- _Your assignment_
For each line of the data below, copy it if it holds the word "action".

- _Input records_
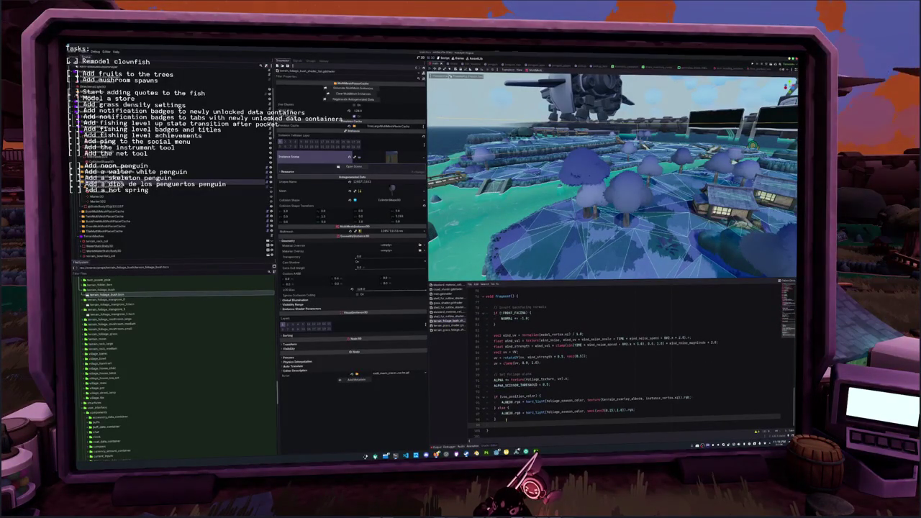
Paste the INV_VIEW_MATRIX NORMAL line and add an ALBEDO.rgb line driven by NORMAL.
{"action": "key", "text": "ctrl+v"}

==

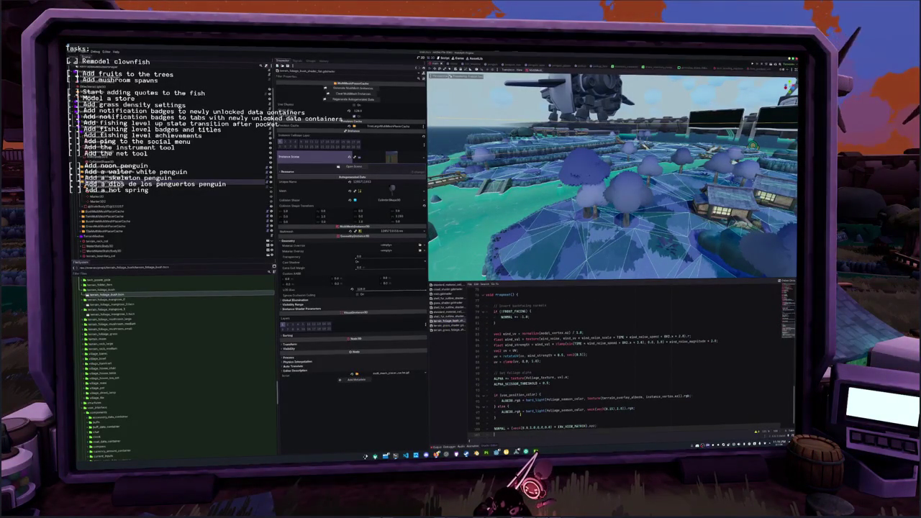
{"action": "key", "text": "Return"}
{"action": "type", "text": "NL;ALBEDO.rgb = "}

==

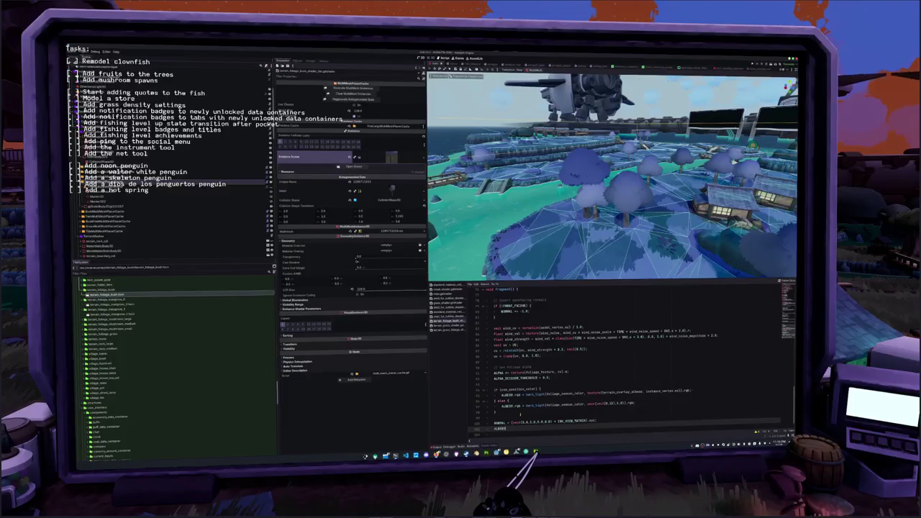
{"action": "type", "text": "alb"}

- _Response box_
{"action": "key", "text": "ctrl+v"}
{"action": "key", "text": "Return"}
{"action": "type", "text": "NL;ALBEDO.rgb = "}
{"action": "type", "text": "alb"}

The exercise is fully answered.